I keep two grades of olive oil handy in the kitchen. The first is a cheaper, lighter oil often labeled “pure” and the result of a second pressing. This oil is best suited to stove work.

The better oil is labeled “extra-virgin,” comes from a first, cold pressing and contains less acid than the lesser product. It’s easy to spot the top-shelf oils at the market: they are often darker, frequently green in tint, and they cost a lot more than the lower quality oil. Bite the budget bullet and buy a bottle. Open the bottle, take a swig. If you’re timid, dip a small piece of bread in the oil and eat it. Fruity, isn’t it? A food in itself. It’s the wine of oils.

When I saute meats and/or vegetables, there are many times I ignore expense and use the highest grade olive oil to take advantage of the greater flavor. The oil provides a strong foundation for dishes, a depth that lighter, ordinary cooking oils cannot give you.

As an example: There is a galaxy of variations available when you play off a pan-roasted chicken breast in which the seasoned meat is caramelized in a sheen of olive oil in a heavy pan on the stovetop then finished in a hot oven for 12 to 15 minutes.

Once roasted, the meat is removed to a heated plate while a bit more of the high-grade oil is added to the pan with aromatics and herbs and spices of one kind or another (to which compass point on the taste map do you want to travel — tarragon, oregano, basil, cumin, caraway, chiles?
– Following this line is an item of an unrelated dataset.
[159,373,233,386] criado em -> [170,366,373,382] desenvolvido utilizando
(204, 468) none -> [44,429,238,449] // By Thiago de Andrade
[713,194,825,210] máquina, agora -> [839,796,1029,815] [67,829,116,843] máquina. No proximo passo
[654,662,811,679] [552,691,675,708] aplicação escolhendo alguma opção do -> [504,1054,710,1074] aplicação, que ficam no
Onion, garlic, celery, tomato?).

The pan is deglazed with a liquid paired with the choice of aromatics — wines and/or stocks. The goodies produced by the roasting process are scraped up into the liquid and the amalgam is reduced to a near syrupy consistency. The flame is extinguished. Back in goes the chicken and — instead of butter — more of the extra virgin olive oil is added and it emulsifies as the seasonings are adjusted.

Oily, olivey good.

And for dressings, break out the extra-virgin oil. Sure, there are other flavorful oils that can and should be used in some dressings, but it is hard to beat a vinaigrette with a top-of-the-line extra virgin olive oil as the base.

Heck, to top off the oil level you can imitate those restaurants that puddle some super balsamic vinegar in a pool of extra virgin, salt it a bit and dip into it with bits of bread.

You guzzle the oil, you live longer.

Me, I intend to follow the guidelines in the article as closely as I can.

I will use more olive oil.

I’ll double my cheese consumption and chase each wedge with some high-altitude wine.

I won’t ride that ridiculous stationary bike again.

I can’t afford a ticket to Sardinia at the moment but I’ll put 5 percent of each paycheck into a special account and, when there is enough cash accrued to book passage, I’ll call a travel agent. I’ll hook up with a Sardinian real estate broker via the Web and start looking for some land, preferably with verdant rolling hills.

In the meantime, does anyone have sheep for sale?